*EXERCISE INSTRUCTIONS*
Update the entries in the stretch from the line containing "[378, 83, 498, 255]" through the line containing "speakers — white", replacing "136" with "138" and leaving everything else unchanged. Give back only those lines.

*ENTRIES PROVIDED*
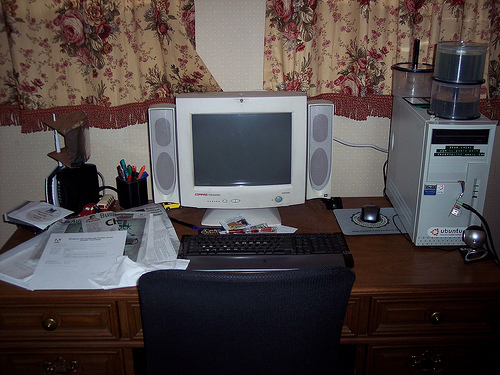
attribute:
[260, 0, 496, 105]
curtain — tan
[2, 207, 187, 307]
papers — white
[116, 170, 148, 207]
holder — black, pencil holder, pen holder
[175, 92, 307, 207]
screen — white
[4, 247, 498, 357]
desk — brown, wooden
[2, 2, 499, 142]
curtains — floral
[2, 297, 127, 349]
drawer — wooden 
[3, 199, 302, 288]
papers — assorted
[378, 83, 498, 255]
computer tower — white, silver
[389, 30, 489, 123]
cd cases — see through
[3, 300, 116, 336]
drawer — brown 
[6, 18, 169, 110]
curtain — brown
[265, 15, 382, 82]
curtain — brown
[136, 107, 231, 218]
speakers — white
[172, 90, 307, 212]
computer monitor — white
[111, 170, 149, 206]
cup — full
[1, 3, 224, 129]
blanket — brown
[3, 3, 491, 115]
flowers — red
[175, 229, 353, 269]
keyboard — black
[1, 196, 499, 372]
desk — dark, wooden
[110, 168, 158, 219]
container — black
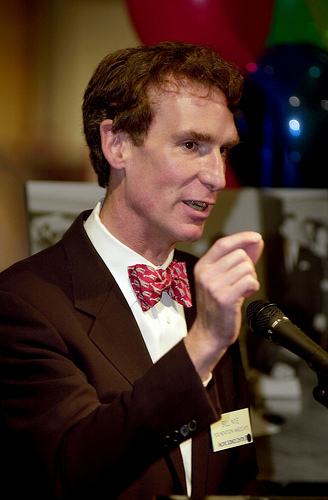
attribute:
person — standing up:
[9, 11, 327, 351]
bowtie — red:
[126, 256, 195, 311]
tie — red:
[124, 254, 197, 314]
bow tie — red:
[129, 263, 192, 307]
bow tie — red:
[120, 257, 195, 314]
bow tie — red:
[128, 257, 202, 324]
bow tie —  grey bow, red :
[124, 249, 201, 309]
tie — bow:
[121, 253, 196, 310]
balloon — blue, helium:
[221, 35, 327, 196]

---

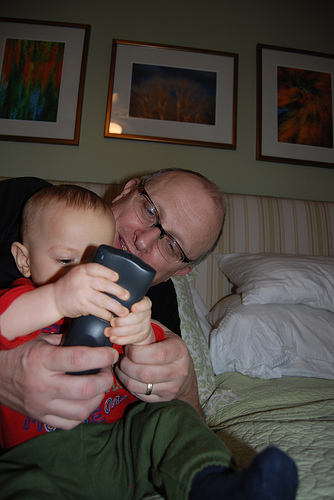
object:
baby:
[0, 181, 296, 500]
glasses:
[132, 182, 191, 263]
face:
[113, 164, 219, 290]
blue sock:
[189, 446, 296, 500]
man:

* * *

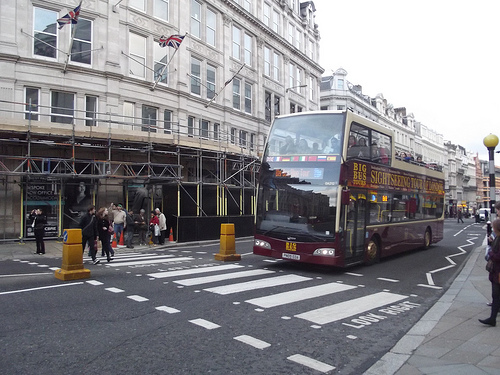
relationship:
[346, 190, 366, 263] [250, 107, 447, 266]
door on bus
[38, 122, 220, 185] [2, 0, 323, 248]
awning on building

*WRITTEN RESPONSE*
[378, 83, 498, 255]
computer tower — white, silver
[389, 30, 489, 123]
cd cases — see through
[3, 300, 116, 336]
drawer — brown 
[6, 18, 169, 110]
curtain — brown
[265, 15, 382, 82]
curtain — brown
[138, 107, 231, 218]
speakers — white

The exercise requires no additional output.